TEXT FOR ANALYSIS →
---*---
/cbench

Environment control for benchmarks

Primary LanguageRustGNU General Public License v3.0GPL-3.0

[cargo-]cbench

Environment control for benchmarks on Linux/systemd, reducing external noise from benchmark results.

cbench can be used to run any programs. cargo-cbench is a wrapper giving a cargo bench-like interface for running cargo benches conveniently.

Installation

cargo install cbench

Usage

For Rust projects with cargo benches, simply replace cargo bench with cargo cbench:

cargo cbench

This will setup the environment and tweak system configurables (see the next section), run all cargo benchmarks in the current project, and finally revert changes to the original state.

It will only allocate a single exclusive CPU for the benchmark. If your program is multi-threaded, you can allocate more by:

cargo cbench --cpus=1-2

Cargo flags and bench program flags can be passed using the same syntax:

cargo cbench --bench=bench1 --features=feat1 -- --exact foo

For other benchmarking frameworks, run cbench following by the command:

cbench hyperfine /some/benchee

By default, the target command will be run inside a systemd unit named 'cbench.service' as the current user. It will be in a clean environment without inheriting from the current shell. If your command relies on some environment variables, you need to pass them explicitly via --setenv=ENV or --setenv=ENV=VALUE.

More control arguments can be seen in cbench --help.

What it does

These control modules can be enabled or disabled individually via --with= or --without=.

What it does NOT

  • We don't do benchmarks, but we setup environment and tunables for benchmark programs to do benchmarks more reliably. It's expected to be used together with benchmark frameworks/programs like criterion or hyperfine.

  • Environment control does not make programs run faster, but typically in opposite, because we disable frequency boost by default. Our goal is consistency rather than performance.

  • We reduce external noise from tainting the benchmark results. But we cannot magically stabilize it from internal biases. Benchee may still be unstable under different memory (heap and stack) layout caused by environment variables or "being lucky" on program initialization, producing a seemingly random systemic bias through multiple runs. You need to carefully write your benchee program to reduce this effect.

    See stabilizer for more information.

Privileged operations

All settings mentioned above are privileged and machine global. To minimize the impact and security risks, we leverage systemd-run privileged ExecStartPre=/ExecStopPost= commands, thus only the environment setup and reset will be executed with root privileges. Authentication is done by systemd-run itself by default (via PolKit), or you can use --use-sudo to use sudo instead.

Note that no matter whether --use-sudo is used, the program compilation (via cargo build) and benchmark processes are always running as the current user. Never add sudo to cargo cbench itself! Even if you really want to run the target artifact/command as root because, say you are running perf stat --all-kernel, use the option --root for it.

Environment modifications will be reverted after the program exits via systemd ExecStopPost= command, which will do the clean up even if the target process aborted unexpectedly (eg. by Ctrl-C). If they do not, please report a bug.
---*---
Stored items →

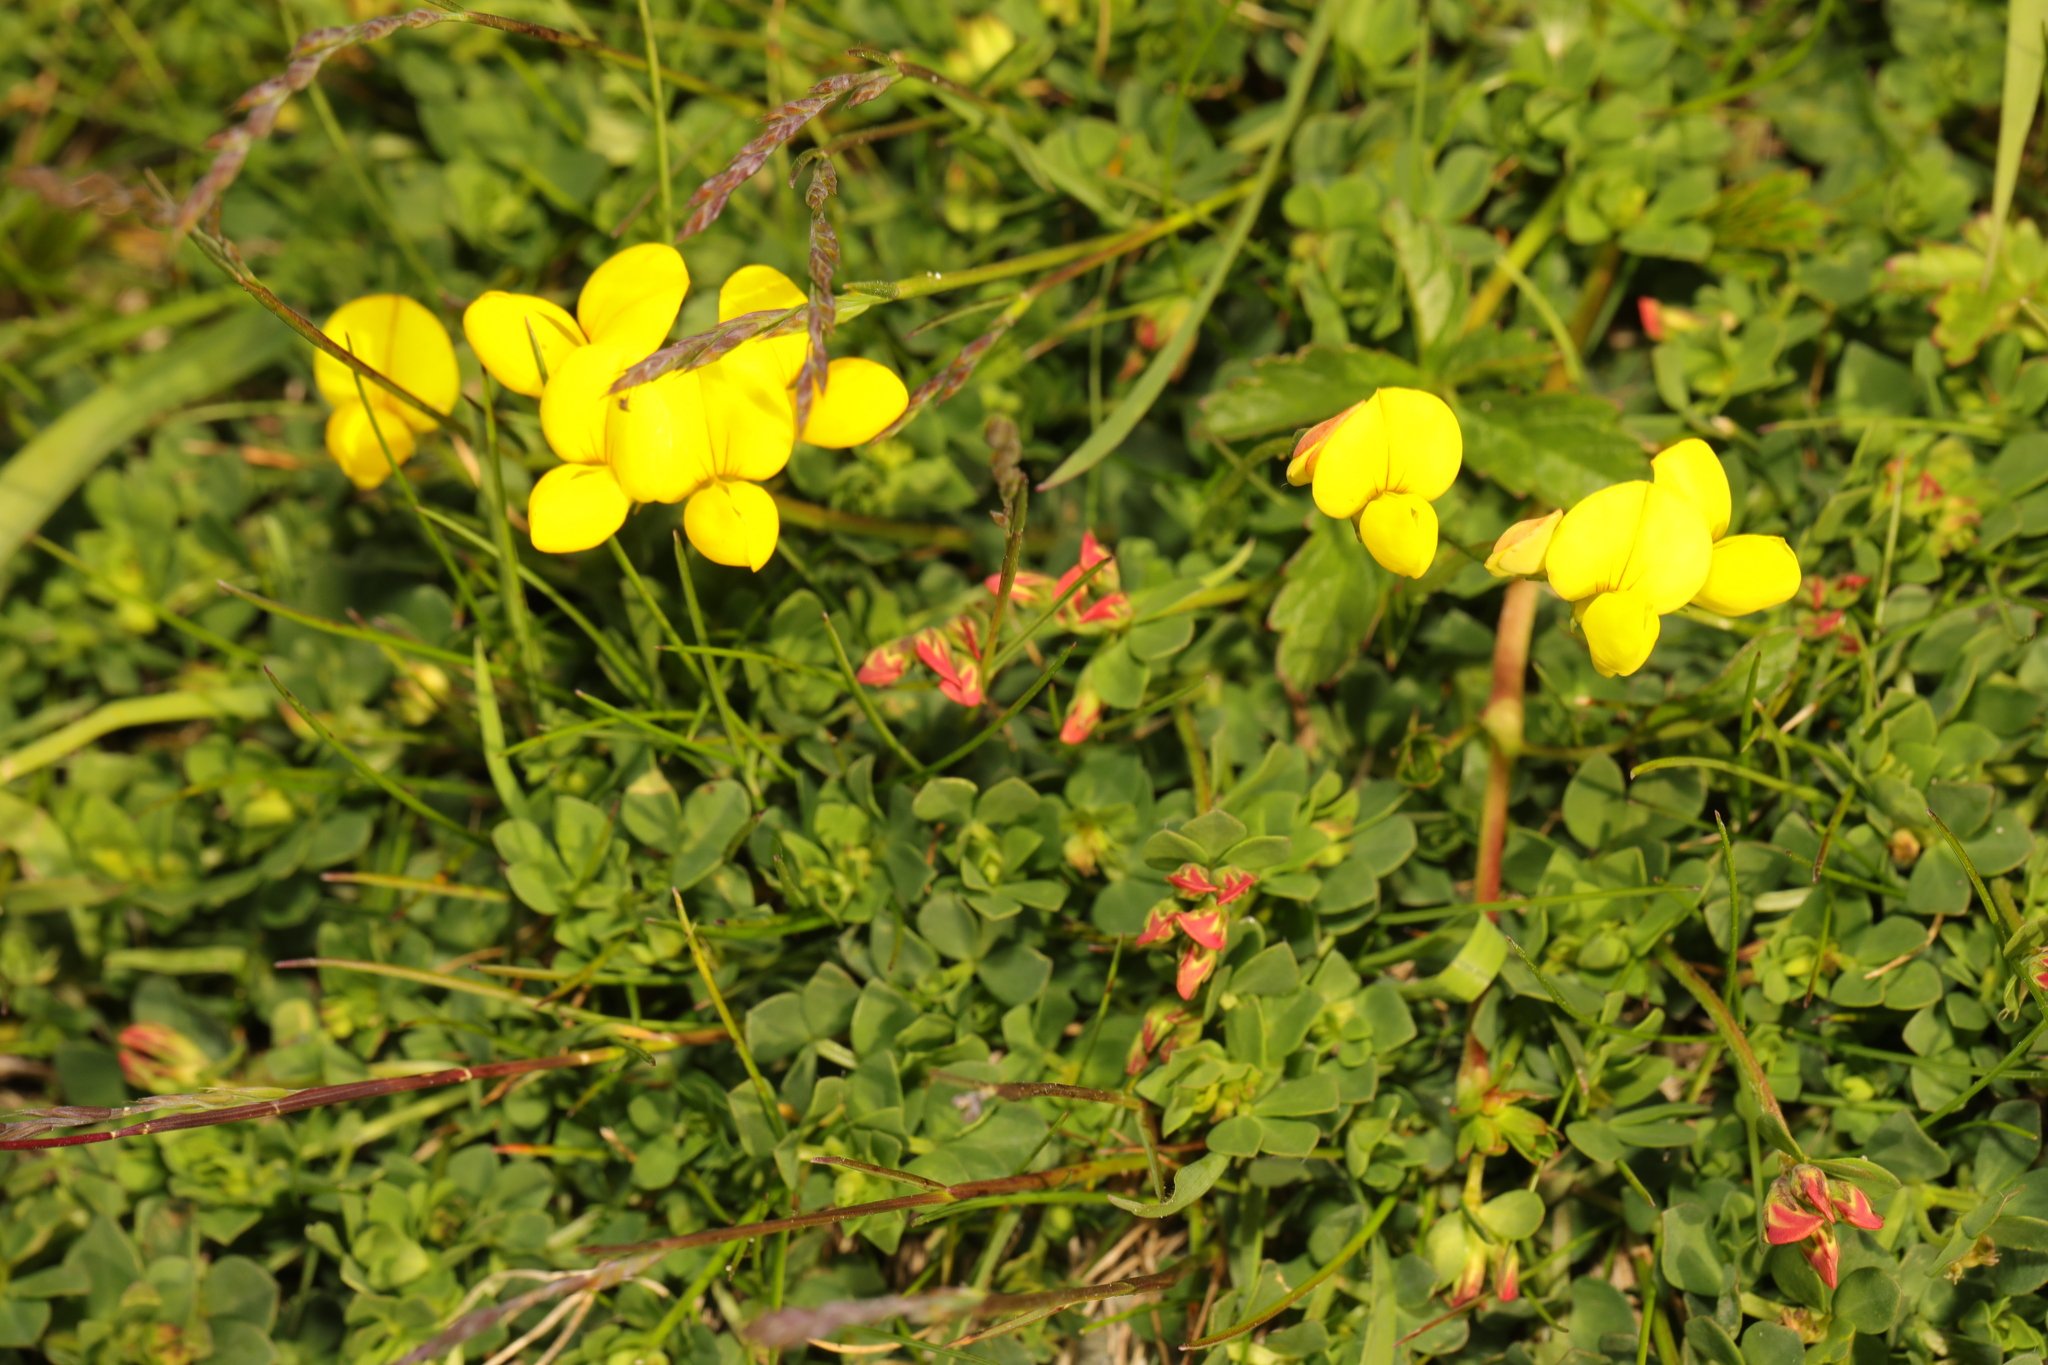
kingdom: Plantae
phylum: Tracheophyta
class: Magnoliopsida
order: Fabales
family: Fabaceae
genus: Lotus
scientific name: Lotus corniculatus
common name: Common bird's-foot-trefoil
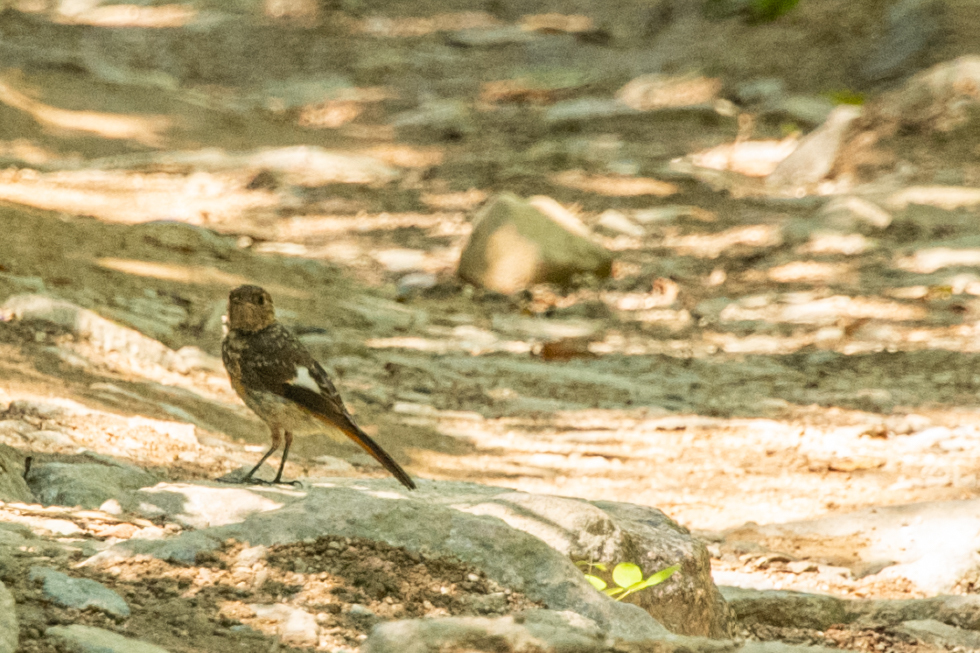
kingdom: Animalia
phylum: Chordata
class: Aves
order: Passeriformes
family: Muscicapidae
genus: Phoenicurus
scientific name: Phoenicurus auroreus
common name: Daurian redstart
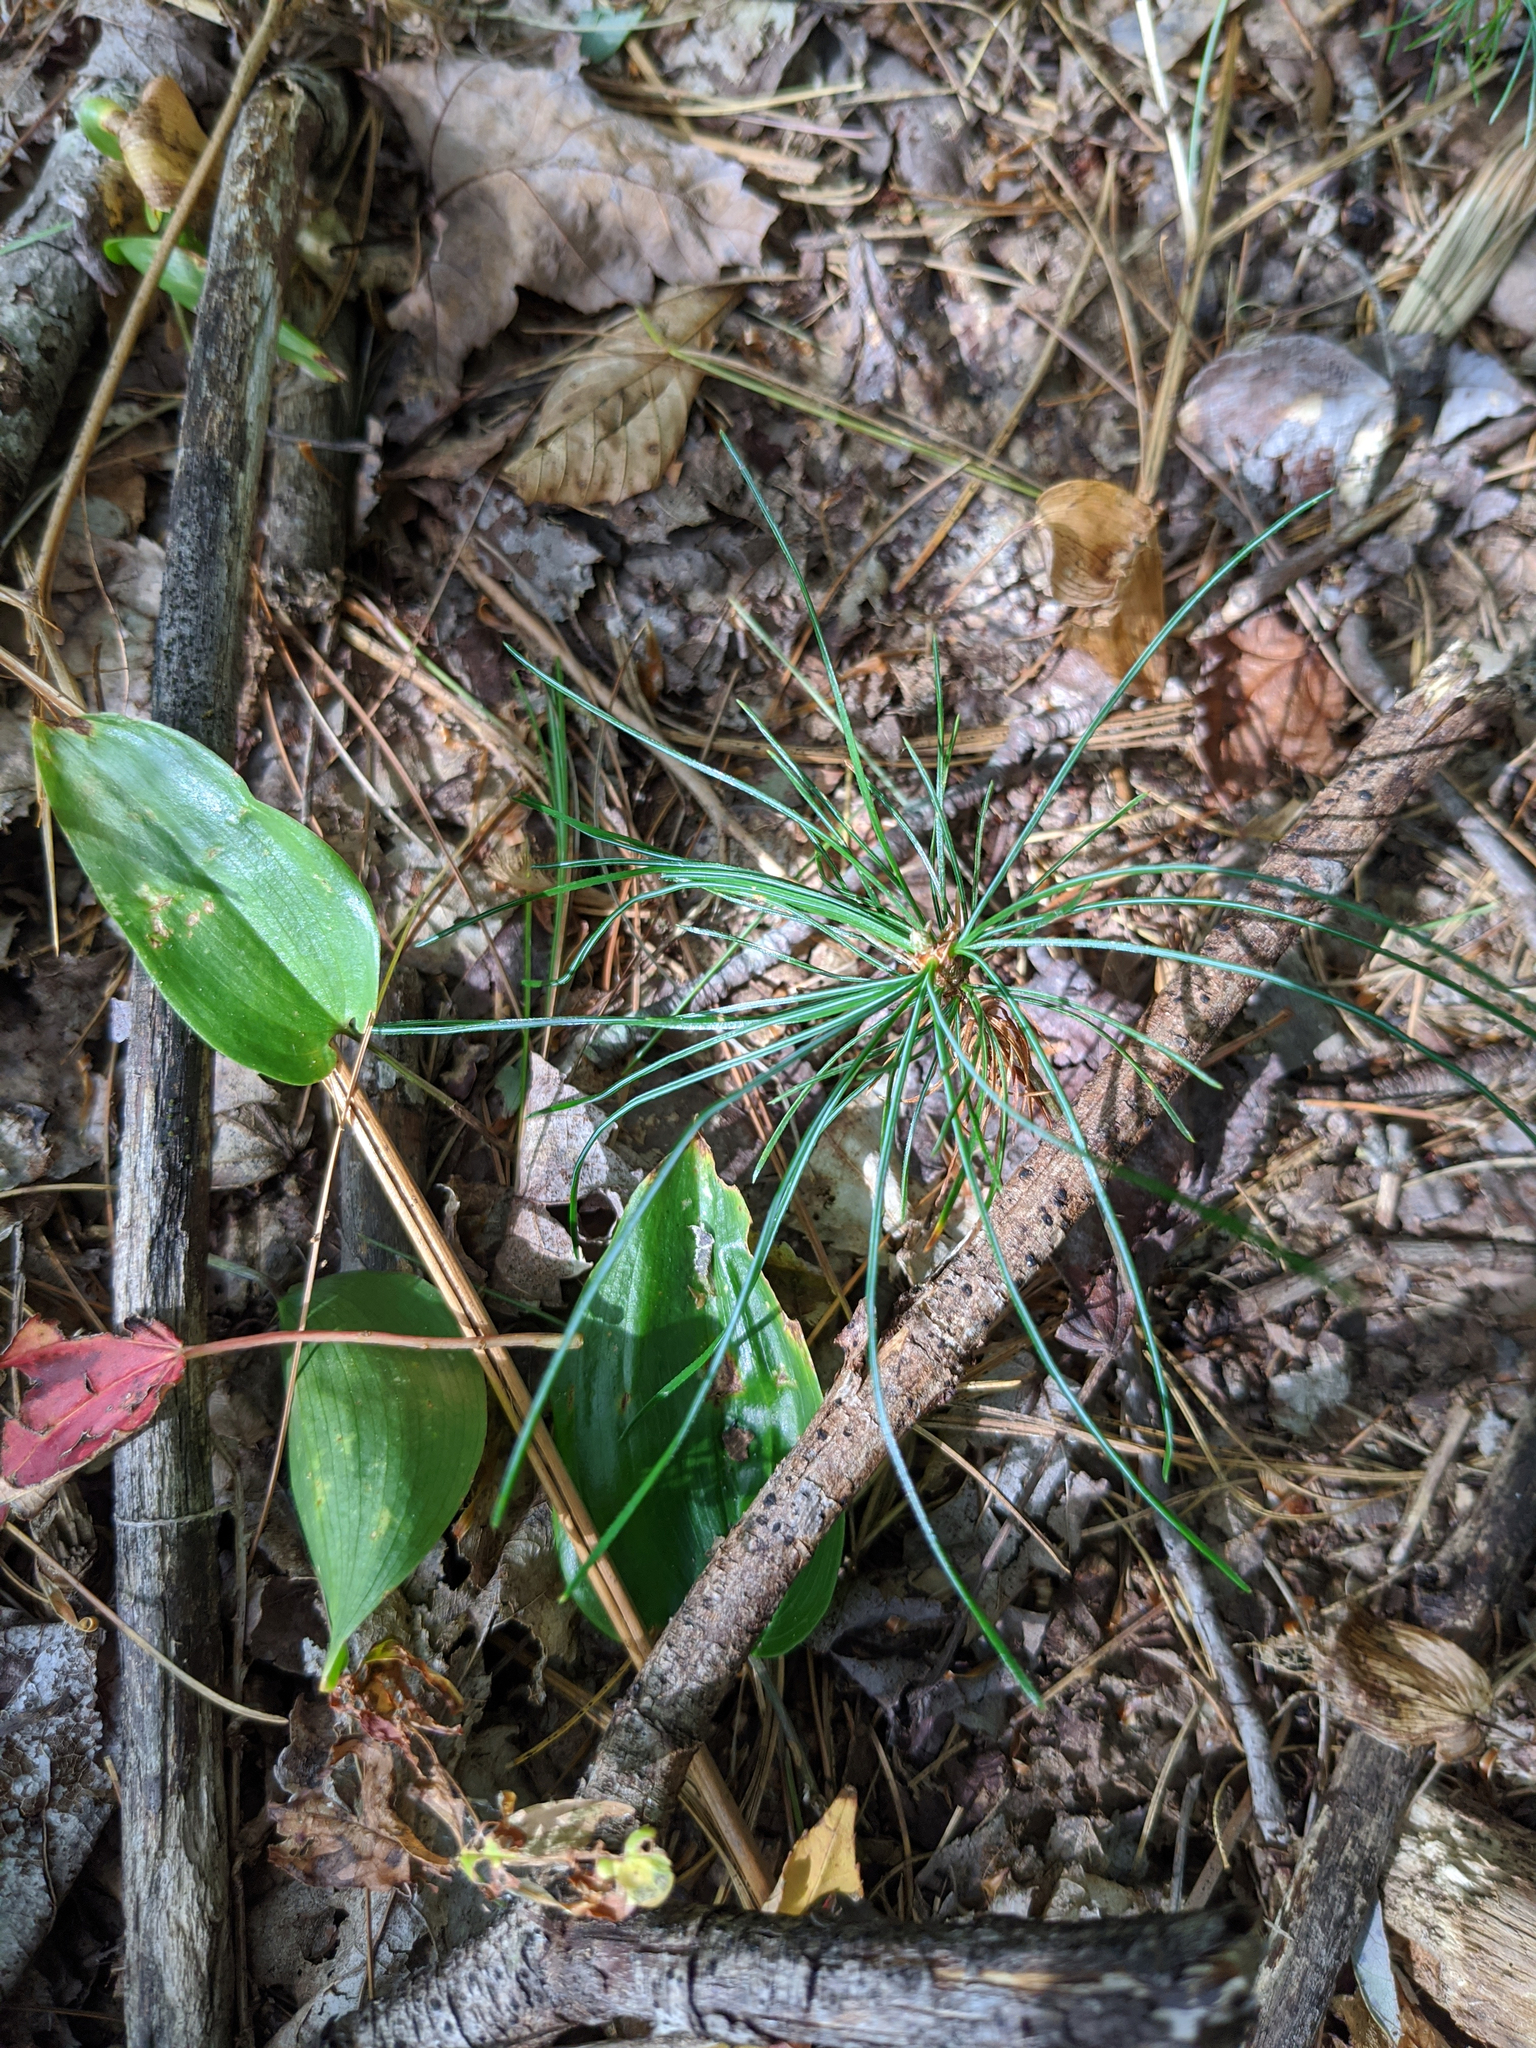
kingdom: Plantae
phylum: Tracheophyta
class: Pinopsida
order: Pinales
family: Pinaceae
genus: Pinus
---*---
ABOUT THIS TASK →
Reproduce the passage of the cbench text starting at "Environment control for benchmarks on" and ending at "cargo benches conveniently.", word for word. The material is not required for any of this work.

EXERCISE ANSWER →
Environment control for benchmarks on Linux/systemd, reducing external noise from benchmark results.

cbench can be used to run any programs. cargo-cbench is a wrapper giving a cargo bench-like interface for running cargo benches conveniently.